Flows Two Ways by Stephen Glassman Studio is one of the most innovative new public art wall projects in New York. The walls of the city have a long and complicated history as a site for public art that includes 19th century classical Beaux Arts reliefs, WPA scenes on (and in) libraries, hospitals and public housing, and the graffiti that covers buildings all over the city. Furthermore, in the 1970s the loosely organized group City Walls created opportunities for artists to use blank, lot line facades all over downtown Manhattan, particularly in Soho and Noho. Only two City Walls murals remain in 2016 but there were many large works by artists such as Allan D’Arcangelo, Mel Pekarsky, Tania Lewin, Robert Wiegand, Todd Williams, and Forrest Myers. This was a moment when bare, unpainted walls were plentiful downtown and City Walls helped created a template and process for covering them with large graphic images. These artists’ projects grabbed the public’s attention and helped define the art of Soho in the 1970s but, sadly, their work only became a template for commercial advertising signs.
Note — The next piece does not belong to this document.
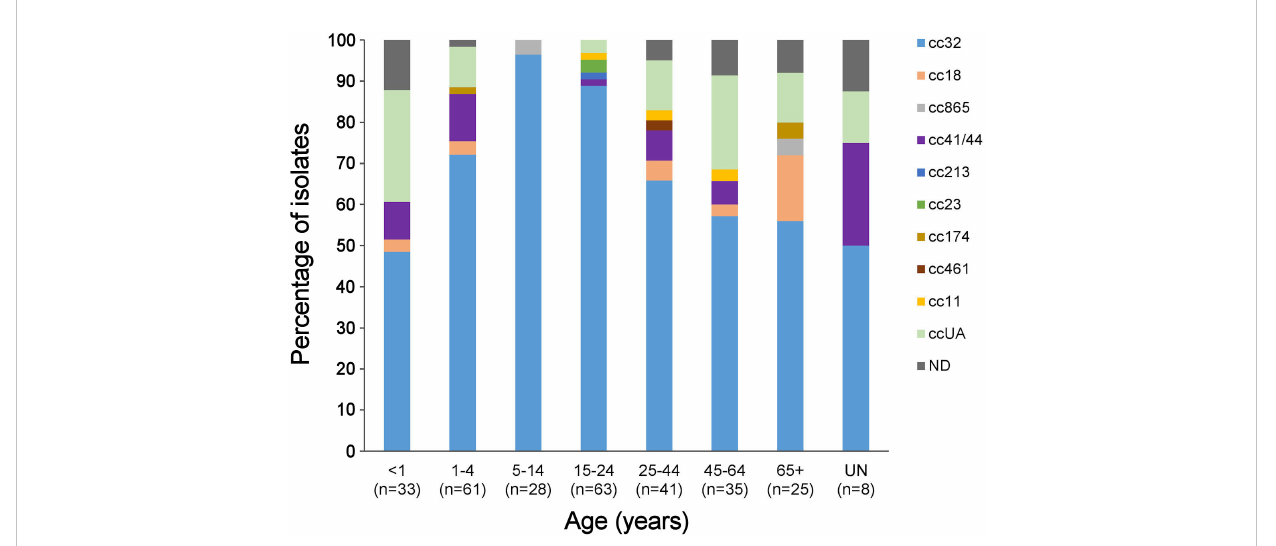
FIGURE 2 Distribution of clonal complexes according to age. ND, no age information of IMD cases (n=8); ccUA, sequence type not assigned to any cc; cc, clonal complex; n, number of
Except for the late, lamented 5 Pointz graffiti wall in Queens, there haven’t been many wall projects of interest in New York since the 1970s—or until now, with Flows Two Ways. The Stephen Glassman project is sited on a new passageway few New Yorkers even know exists. The work is not a painted mural but a raised sculpture that measures sixty-by-sixty feet. It sits on a narrow passageway between the BIG-Bjarke Ingels Group-designed Via 57 West building and the Helena by FxFowle. It was commissioned by the Durst Organization, the owners of both developments. The piece was created through a truly 21st-century process of prefabricated construction.
(Chun Y Lai, Courtesy Stephen Glassman Studio)
The mural is composed of colored aluminum, stainless steel, and rolled metal tubing. Furthermore, the layered eight-story, 32,000-pound jig-saw puzzle is composed of a stainless-steel mounting matrix embedded into the existing Helena wall, 35 interlocking aluminum panels, nearly 400 sixty-foot pipe clusters rolled and flowing in three axes, and faceted metal “boulders.” A sophisticated sliding plate system—which largely floats the 16-ton piece off the building—accommodates thermal expansion and forces generated by wind, rain, snow, and ice loads. It is effectively a panelized façade. To develop this technologically complex sculpture, Glassman used a team of engineers from Arup, architects, and designers to craft its layered construction and anchoring system.
The artist’s intent for the work is to evoke “an enduring regard for earth and nature and a love of New York.” It cascades down and up the facade; Glassman says it replicates “the dualities of flowing and falling.” By playing with the sun’s changing angles, the artwork mimics the Hudson River’s glow at sunset.
In particular, the artist hopes the work will direct the eye of the viewer upward to the sky rather than the confined, dark space of the narrow alley. The sculpture’s palette, derived through color studies of the historic Hudson River school of painting, imbues the passageway with an organic counterpoint to the surrounding steel and glass built environment. In fact, the majority of units facing onto the artwork are subsidized middle-income apartments that, without the colorful work, would be looking onto a narrow passageway’s drab sheer concrete wall. The sculpture points to a new type of composite and prefabricated construction that can transform a blank vertical wall and otherwise dead space into a colorfully vibrant urban space.